Georg Friedrich Händel

– Concierto para órgano en Fa mayor, HWV 295

 

Cristina Roterberg-soprano, Isabelle Rejall-contralto, Florian Feth-tenor

Matthias Goerne – bajo-barítono

Katharina Arfken – oboe

Juan de la Rubia – órgano

Freiburger Barockorchester

Gottfried von der Golz – concertino y director

 

Concierto interesante y de gran interés al combinar Cantatas de Bach con sus partes concertantes para órgano y partituras de Händel para orquesta y órgano.

El concierto empezó con la brillante ejecución de la 1a Sinfonía de la Cantata “Geist und Seele, wird verwirret” BWV 35 de Bach con un Juan de la Rubia inspirado de lucidez técnica con una interpretación llena de frescura y  vitalidad, juntamente a una eficaz y bien articulada Freiburger Barockorchester con un sonido noble y bien ejecutado y que mantuvo un continuo dialogo musical con el organista de perfecta cohesión con una espléndida musicalidad.

Matthias Goerne hizo su primera aparición en el concierto interpretando la Cantata “Ich will den Kreuztab gerne tragen” con una voz un tanto discreta ejecutada con poco volumen donde a momentos costó escuchar la voz del  cantante, pero con un fraseo siempre elegante y musical de bello timbre. La interpretación de la cantata fue sobria con sentido dramático de la música con grandes fraseos musicales de elegante ejecución con la formación orquestal siempre en conjunción con el cantante. El último movimiento “coral” se interpretó con tres solistas que se unieron a Goerne para su interpretación.

La primera parte concluyó con el fantástico Concerto grosso en Si menor op. 6 núm. 12 de G.F.Händel, música siempre luminosa y excelentemente escrita que fue interpretada con gran musicalidad, con un sonido noble y bien ejecutado, con una gran conjunción entre los músicos de la Freiburger Barockorchester, liderada por su concertino Gottfried von der Goltz con gran precisión aportando fluidez y dinamismo a la música con una perfecta articulación.

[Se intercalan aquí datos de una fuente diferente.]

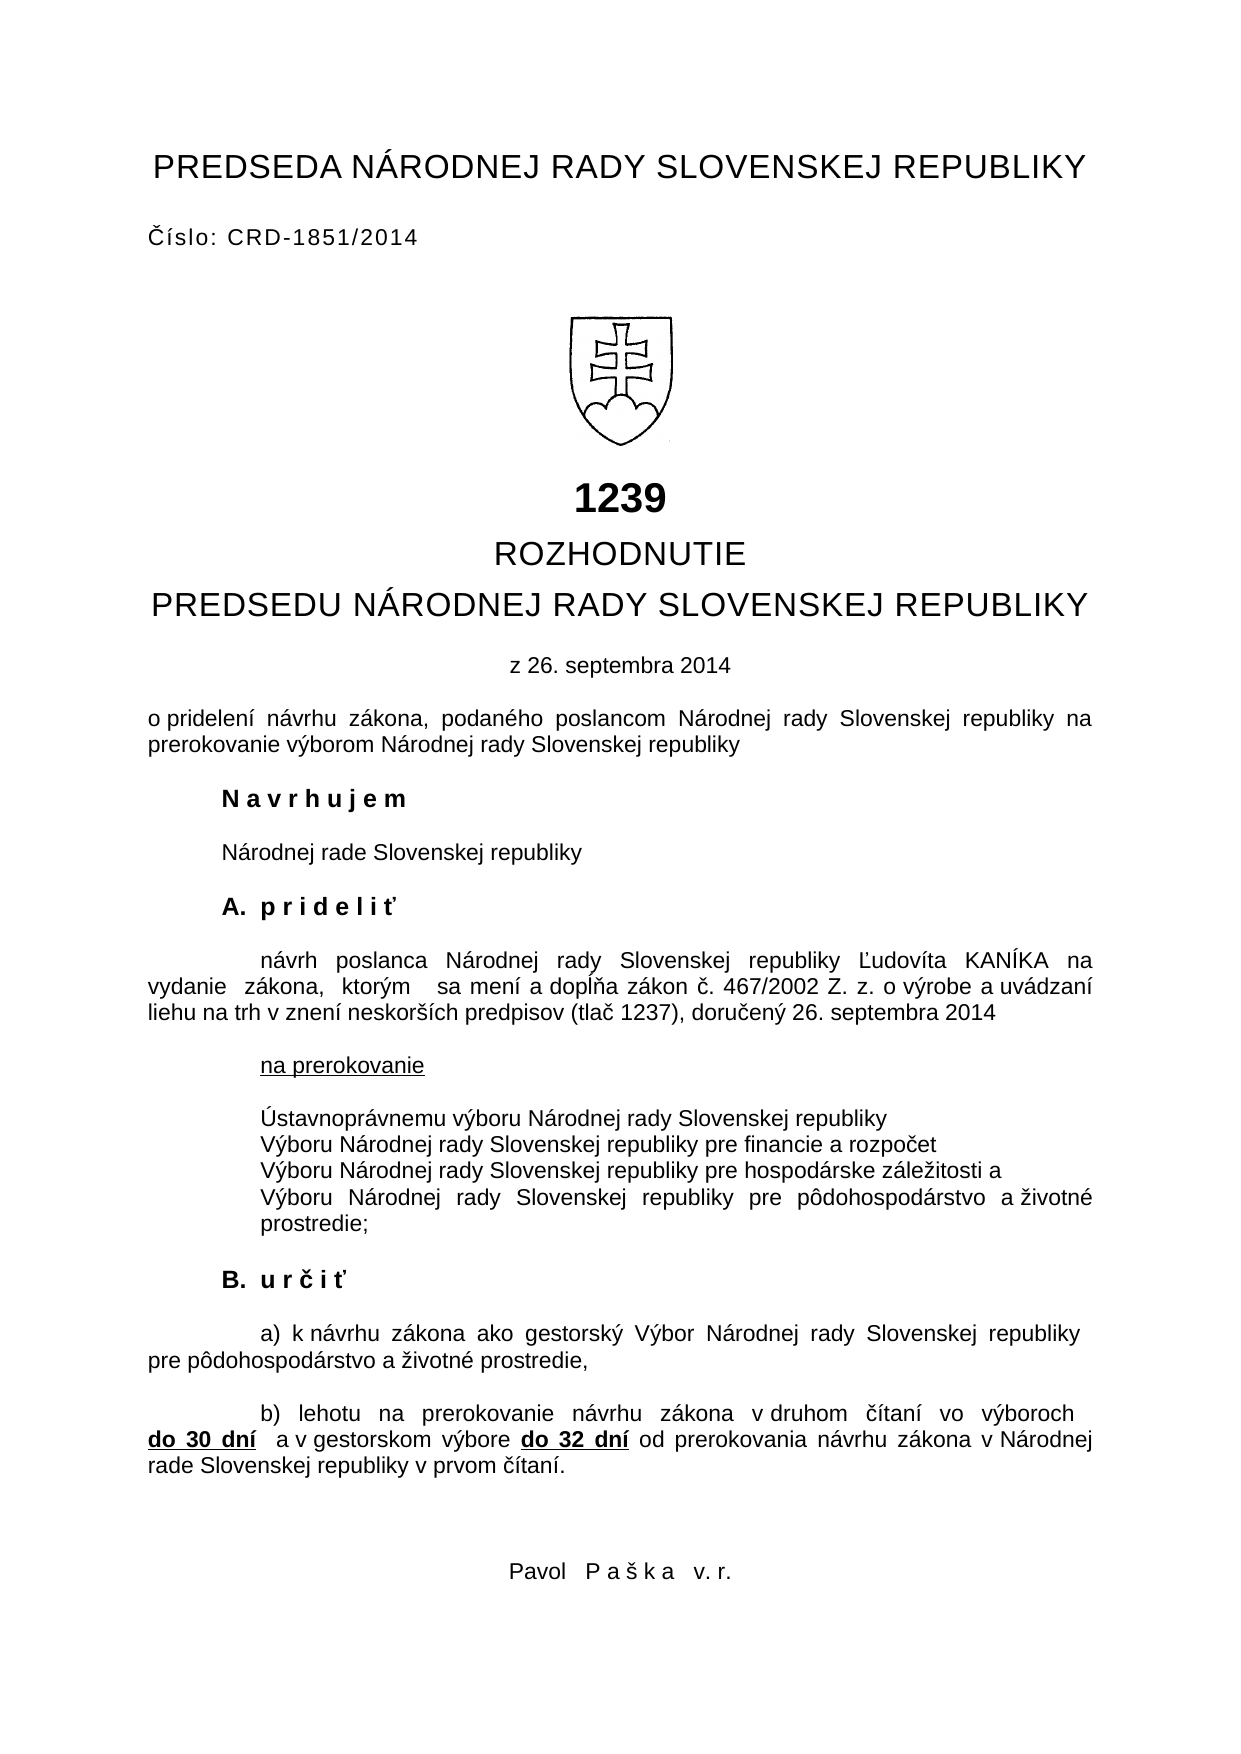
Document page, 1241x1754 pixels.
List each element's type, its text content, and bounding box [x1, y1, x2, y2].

text B. u r č i ť [148, 1265, 1093, 1294]
text N a v r h u j e m [148, 784, 1093, 812]
text o pridelení návrhu zákona, podaného poslancom Národnej rady Slovenskej republiky na prerokovanie výborom Národnej rady Slovenskej republiky [148, 705, 1093, 757]
text Výboru Národnej rady Slovenskej republiky pre financie a rozpočet [148, 1131, 1093, 1157]
text a) k návrhu zákona ako gestorský Výbor Národnej rady Slovenskej republiky pre pôdohospodárstvo a životné prostredie, [148, 1320, 1093, 1373]
text Číslo: CRD-1851/2014 [148, 223, 1093, 250]
text návrh poslanca Národnej rady Slovenskej republiky Ľudovíta KANÍKA na vydanie zákona, ktorým sa mení a dopĺňa zákon č. 467/2002 Z. z. o výrobe a uvádzaní liehu na trh v znení neskorších predpisov (tlač 1237), doručený 26. septembra 2014 [148, 947, 1093, 1026]
text Národnej rade Slovenskej republiky [148, 839, 1093, 865]
picture [564, 313, 676, 449]
text z 26. septembra 2014 [148, 652, 1093, 678]
text Výboru Národnej rady Slovenskej republiky pre pôdohospodárstvo a životné prostredie; [260, 1184, 1093, 1237]
text b) lehotu na prerokovanie návrhu zákona v druhom čítaní vo výboroch do 30 dní a v gestorskom výbore do 32 dní od prerokovania návrhu zákona v Národnej rade Slovenskej republiky v prvom čítaní. [148, 1399, 1093, 1478]
text Pavol P a š k a v. r. [148, 1558, 1093, 1584]
text A. p r i d e l i ť [148, 892, 1093, 920]
subtitle ROZHODNUTIE [148, 534, 1093, 572]
text Ústavnoprávnemu výboru Národnej rady Slovenskej republiky [148, 1105, 1093, 1131]
text 1239 [148, 473, 1093, 521]
text na prerokovanie [148, 1052, 1093, 1078]
subtitle PREDSEDA NÁRODNEJ RADY SLOVENSKEJ REPUBLIKY [148, 148, 1093, 186]
subtitle PREDSEDU NÁRODNEJ RADY SLOVENSKEJ REPUBLIKY [148, 585, 1093, 623]
text Výboru Národnej rady Slovenskej republiky pre hospodárske záležitosti a [148, 1157, 1093, 1184]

La segunda parte empezó con la 2a Sinfonia de la Cantata BWV 35 de Bach con la intervención al órgano de Juan de la Rubia con un precioso virtuosismo lleno de musicalidad y precisión. Se continuó con Bach con la especial Cantata “Ich habe genung” BWV 82 con la voz de Matthias Goerne donde el cantante estuvo más presente vocalmente en esta cantata con una preciosa interpretación llena de matices vocales y un timbre aterciopelado con la intervención de la oboísta Katharina Arfken, que el oboe posee unos solos de gran relevancia en esta cantata y que la instrumentista ejecutó con gran solidez musical y técnica.

Para acabar el concierto se interpretó el Concierto para órgano en Fa mayor HWV 295 con una interpretación espléndida por parte del organista Juan de la Rubia llena de matices y riqueza musical, con momentos brillantes llenos de color, con interesantes fraseos musicales y energía musical. Los movimientos primero y cuarto  fueron vivaces y frescos con una eficaz y perfecta articulación y absoluto dominio del teclado, donde hubo momentos que la partitura imita el canto de los pájaros en el primer movimiento(concierto con el sobrenombre “El Cuco y el Ruiseñor”), y que Juan de la Rubia los interpretó con preciosismo en su articulación, y donde hay un bonito dialogo con la orquesta ya desde el principio al unisono con la orquesta con otros momentos de replica musical,  y que el organista y la orquesta estuvieron perfectamente unidos, al igual que en el cuarto movimiento. Hubo un cambio de registro musical en el tercer movimiento “Larghetto” donde el organista tiene un precioso solo donde Juan de la Rubia potenció su expresividad y buen gusto musical con un sensible y bonito fraseo.

La feliz conjunción de Juan de la Rubia y la Freiburger Barokorchester obtuvieron una gran ovación regalándonos un bis.